The idea of “cillage”

  • In the knowledge era, with emphasis on capability and capacity building of rural youth in terms of holistic education, appropriate technology and enhanced livelihood, there is a possibility for a more balanced distribution of income as well as population.
  • This would, however, need knowledge bridges to be built between cities and villages, and the creation of an ecosystem which has been conceptualised as a “cillage” — a synergistic combination of city and village.
  • Bridging the knowledge gap between a city and a village would also bridge the income gap between the two.
  • This will also lead to a faster bridging of the gap between the average individual income in India and that in industrially advanced countries.
  • Democratisation promoted by knowledge technologies, if properly leveraged, can in principle reduce disparities, which, unfortunately, are on the rise today.

How to realise the idea of cillage?

  • Integrated and holistic approach: Developing a “cillage” ecosystem would need a rooted and integrated approach to holistic education and research, technology development and management, as well as technology-enabled rural livelihood enhancement.
  • It would take a while for the rural youth to become empowered enough to convert the challenges into opportunities in rural areas.
  • The emergence of a new-age society is an inevitability.
  • How soon the rural domain can embrace it and how concurrently, comprehensively that can happen, is the real challenge.
  • That will decide whether India will gain in the knowledge era or lag as it did in the industrial era.

Look at one more question from 2015-“Smart cities in India cannot sustain without smart villages.

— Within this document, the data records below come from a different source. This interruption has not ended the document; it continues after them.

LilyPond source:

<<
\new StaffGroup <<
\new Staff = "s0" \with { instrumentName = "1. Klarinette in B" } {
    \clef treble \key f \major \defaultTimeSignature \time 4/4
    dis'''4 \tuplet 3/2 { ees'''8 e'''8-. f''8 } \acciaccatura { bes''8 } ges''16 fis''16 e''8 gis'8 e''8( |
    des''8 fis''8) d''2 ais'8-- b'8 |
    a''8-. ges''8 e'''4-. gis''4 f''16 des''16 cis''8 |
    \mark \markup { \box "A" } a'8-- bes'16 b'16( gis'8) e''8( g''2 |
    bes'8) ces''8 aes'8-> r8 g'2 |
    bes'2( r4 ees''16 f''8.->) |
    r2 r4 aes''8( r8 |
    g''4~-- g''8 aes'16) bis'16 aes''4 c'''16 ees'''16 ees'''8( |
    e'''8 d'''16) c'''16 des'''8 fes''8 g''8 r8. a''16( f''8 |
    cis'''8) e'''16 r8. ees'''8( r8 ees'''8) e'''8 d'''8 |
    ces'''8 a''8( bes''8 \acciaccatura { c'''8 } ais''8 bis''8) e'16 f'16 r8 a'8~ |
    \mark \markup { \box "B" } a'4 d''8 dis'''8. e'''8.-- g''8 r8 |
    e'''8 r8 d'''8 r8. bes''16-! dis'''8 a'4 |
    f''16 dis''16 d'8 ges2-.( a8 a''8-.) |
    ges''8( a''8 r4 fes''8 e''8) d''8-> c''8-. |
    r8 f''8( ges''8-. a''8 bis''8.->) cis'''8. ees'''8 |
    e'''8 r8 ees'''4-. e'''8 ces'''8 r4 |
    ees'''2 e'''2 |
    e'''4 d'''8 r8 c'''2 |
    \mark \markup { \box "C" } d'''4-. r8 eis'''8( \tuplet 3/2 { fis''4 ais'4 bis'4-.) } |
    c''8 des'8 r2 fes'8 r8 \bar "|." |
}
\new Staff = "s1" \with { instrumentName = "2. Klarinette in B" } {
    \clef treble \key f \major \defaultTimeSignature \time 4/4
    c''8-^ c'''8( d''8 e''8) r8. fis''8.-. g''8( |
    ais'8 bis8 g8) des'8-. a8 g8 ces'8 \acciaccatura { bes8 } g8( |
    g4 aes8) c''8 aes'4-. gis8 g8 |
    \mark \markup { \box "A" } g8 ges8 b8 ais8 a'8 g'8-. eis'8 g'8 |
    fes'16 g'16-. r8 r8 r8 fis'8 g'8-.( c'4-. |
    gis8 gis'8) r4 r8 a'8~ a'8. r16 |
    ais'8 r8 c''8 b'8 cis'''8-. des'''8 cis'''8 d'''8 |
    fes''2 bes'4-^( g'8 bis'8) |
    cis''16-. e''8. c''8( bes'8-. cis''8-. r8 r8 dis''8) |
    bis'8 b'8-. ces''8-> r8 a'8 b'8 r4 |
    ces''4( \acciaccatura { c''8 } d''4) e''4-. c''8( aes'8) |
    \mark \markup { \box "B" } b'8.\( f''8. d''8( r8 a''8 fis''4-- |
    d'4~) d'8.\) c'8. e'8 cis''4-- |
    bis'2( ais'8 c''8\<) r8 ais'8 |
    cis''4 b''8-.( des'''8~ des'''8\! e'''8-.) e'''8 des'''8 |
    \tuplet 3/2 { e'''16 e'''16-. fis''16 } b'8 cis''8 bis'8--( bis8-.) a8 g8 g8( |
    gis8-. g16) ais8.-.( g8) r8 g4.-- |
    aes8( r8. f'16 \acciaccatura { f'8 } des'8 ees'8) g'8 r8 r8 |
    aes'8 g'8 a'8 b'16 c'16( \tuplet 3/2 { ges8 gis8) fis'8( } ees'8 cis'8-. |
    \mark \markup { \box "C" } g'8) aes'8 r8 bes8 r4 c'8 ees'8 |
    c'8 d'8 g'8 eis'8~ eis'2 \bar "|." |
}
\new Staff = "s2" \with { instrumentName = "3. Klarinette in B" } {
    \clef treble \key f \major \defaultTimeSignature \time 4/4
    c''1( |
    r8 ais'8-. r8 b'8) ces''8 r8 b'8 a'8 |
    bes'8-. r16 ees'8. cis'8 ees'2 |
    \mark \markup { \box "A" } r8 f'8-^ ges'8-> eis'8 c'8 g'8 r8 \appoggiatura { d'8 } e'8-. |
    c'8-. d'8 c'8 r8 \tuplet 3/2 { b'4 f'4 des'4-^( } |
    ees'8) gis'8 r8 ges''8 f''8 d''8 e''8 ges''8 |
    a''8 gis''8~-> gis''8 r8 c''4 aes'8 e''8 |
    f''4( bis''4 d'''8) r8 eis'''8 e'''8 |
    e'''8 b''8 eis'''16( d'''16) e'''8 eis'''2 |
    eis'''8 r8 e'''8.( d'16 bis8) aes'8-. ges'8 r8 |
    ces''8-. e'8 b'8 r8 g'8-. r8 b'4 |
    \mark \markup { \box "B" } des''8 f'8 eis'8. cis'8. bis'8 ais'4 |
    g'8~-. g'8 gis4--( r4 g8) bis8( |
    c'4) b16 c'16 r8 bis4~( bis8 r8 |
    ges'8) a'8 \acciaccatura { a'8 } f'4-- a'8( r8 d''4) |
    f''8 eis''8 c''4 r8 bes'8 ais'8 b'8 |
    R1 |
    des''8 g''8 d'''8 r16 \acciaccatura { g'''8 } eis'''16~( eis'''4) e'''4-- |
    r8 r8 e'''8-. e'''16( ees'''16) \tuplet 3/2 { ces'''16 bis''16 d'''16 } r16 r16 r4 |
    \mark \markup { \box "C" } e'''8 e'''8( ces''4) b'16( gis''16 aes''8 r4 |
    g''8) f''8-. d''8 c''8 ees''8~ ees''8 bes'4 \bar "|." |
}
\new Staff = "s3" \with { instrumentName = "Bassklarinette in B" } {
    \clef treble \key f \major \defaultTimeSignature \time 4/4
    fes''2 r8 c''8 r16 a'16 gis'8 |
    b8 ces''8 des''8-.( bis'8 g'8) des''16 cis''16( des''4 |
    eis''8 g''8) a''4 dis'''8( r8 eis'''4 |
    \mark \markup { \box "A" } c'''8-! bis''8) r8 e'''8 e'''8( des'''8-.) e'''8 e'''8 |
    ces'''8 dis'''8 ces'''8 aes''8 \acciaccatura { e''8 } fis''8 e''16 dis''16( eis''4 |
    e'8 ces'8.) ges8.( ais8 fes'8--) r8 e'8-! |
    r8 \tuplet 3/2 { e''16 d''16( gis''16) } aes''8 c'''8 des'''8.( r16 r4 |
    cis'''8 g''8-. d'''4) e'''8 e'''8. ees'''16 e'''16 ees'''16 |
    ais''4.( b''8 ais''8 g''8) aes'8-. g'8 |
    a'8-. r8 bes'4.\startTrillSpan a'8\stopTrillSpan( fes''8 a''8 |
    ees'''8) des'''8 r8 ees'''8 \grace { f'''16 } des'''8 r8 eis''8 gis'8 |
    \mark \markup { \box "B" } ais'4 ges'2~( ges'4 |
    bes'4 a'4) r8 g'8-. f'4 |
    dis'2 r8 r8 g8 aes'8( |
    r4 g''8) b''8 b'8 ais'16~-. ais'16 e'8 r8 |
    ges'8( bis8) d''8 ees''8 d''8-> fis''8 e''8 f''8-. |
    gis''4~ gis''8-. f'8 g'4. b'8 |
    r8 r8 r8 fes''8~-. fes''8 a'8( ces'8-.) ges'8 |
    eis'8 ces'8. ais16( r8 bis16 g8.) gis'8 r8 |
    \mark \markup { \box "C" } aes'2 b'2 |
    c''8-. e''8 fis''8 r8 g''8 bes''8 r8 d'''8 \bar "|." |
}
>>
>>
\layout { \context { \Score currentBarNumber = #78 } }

Discuss this statement in the backdrop of rural-urban integration”.  The ideas discussed here in this article help us to deal with such questions.

Can Covid-19 speed up the realisation of cillage?

  • The process could also be seen as the migration of a set of experiences and skills to villages.
  • We can look at this as a potential two-way bridge for a new relationship between cities and villages.
  • It will be the bridge in which not all need to return to cities, but can rather meet the needs of cities as well as villages by remaining in villages.
  • Several initiatives will be needed to realise such a possibility.
  • Facilitating a number of new skills, technologies and support systems that can further leverage current capabilities of these people for starting a new enterprise would be important.
  • Immediate arrangements to facilitate their livelihood, and leveraging their present capabilities could help retain at least some of these people in villages.
  • It could trigger a faster movement towards an inevitable long-term equilibrium.
  • Going forward, we should take knowledge activities to a higher level so that the products and services created by these people become more competitive.
  • Looking at disruptive technologies for exploiting local opportunities should follow.


Given that the new normal after Covid-19 would, in any case, be quite different, the right course would be to channelise the stimulus caused by this crisis towards accelerating the shift to a new normal. This will not only help a more dispersed population, but will also reduce disparities and lead to faster growth of the economy.